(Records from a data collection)
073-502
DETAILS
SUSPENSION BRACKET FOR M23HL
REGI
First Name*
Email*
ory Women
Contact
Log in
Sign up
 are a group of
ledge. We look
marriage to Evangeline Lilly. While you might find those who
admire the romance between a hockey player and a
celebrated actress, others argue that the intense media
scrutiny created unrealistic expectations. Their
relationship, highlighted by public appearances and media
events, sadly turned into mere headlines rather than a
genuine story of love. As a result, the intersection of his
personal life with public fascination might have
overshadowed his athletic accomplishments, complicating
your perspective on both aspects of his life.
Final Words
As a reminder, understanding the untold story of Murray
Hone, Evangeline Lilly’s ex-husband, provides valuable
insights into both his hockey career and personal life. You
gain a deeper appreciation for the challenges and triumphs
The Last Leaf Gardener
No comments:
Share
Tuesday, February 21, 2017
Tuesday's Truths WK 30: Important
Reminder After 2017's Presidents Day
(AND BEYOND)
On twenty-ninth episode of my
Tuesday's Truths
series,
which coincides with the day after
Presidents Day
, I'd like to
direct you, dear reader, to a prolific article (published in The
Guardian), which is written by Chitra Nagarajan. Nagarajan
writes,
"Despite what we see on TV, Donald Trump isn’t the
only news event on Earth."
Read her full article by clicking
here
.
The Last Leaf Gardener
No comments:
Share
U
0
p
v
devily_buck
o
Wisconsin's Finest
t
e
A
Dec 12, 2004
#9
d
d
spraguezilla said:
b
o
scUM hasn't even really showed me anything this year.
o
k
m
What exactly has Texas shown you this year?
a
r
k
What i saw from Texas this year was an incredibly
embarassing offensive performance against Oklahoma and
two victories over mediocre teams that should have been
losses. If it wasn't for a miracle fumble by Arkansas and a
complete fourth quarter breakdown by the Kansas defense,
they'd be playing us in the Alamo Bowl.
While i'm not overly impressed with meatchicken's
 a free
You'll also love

WORK REQUEST —
Copy the entries above exactly, leaving none out.

EXERCISE RESPONSE —
073-502
DETAILS
SUSPENSION BRACKET FOR M23HL
REGI
First Name*
Email*
ory Women
Contact
Log in
Sign up
 are a group of
ledge. We look
marriage to Evangeline Lilly. While you might find those who
admire the romance between a hockey player and a
celebrated actress, others argue that the intense media
scrutiny created unrealistic expectations. Their
relationship, highlighted by public appearances and media
events, sadly turned into mere headlines rather than a
genuine story of love. As a result, the intersection of his
personal life with public fascination might have
overshadowed his athletic accomplishments, complicating
your perspective on both aspects of his life.
Final Words
As a reminder, understanding the untold story of Murray
Hone, Evangeline Lilly’s ex-husband, provides valuable
insights into both his hockey career and personal life. You
gain a deeper appreciation for the challenges and triumphs
The Last Leaf Gardener
No comments:
Share
Tuesday, February 21, 2017
Tuesday's Truths WK 30: Important
Reminder After 2017's Presidents Day
(AND BEYOND)
On twenty-ninth episode of my
Tuesday's Truths
series,
which coincides with the day after
Presidents Day
, I'd like to
direct you, dear reader, to a prolific article (published in The
Guardian), which is written by Chitra Nagarajan. Nagarajan
writes,
"Despite what we see on TV, Donald Trump isn’t the
only news event on Earth."
Read her full article by clicking
here
.
The Last Leaf Gardener
No comments:
Share
U
0
p
v
devily_buck
o
Wisconsin's Finest
t
e
A
Dec 12, 2004
#9
d
d
spraguezilla said:
b
o
scUM hasn't even really showed me anything this year.
o
k
m
What exactly has Texas shown you this year?
a
r
k
What i saw from Texas this year was an incredibly
embarassing offensive performance against Oklahoma and
two victories over mediocre teams that should have been
losses. If it wasn't for a miracle fumble by Arkansas and a
complete fourth quarter breakdown by the Kansas defense,
they'd be playing us in the Alamo Bowl.
While i'm not overly impressed with meatchicken's
 a free
You'll also love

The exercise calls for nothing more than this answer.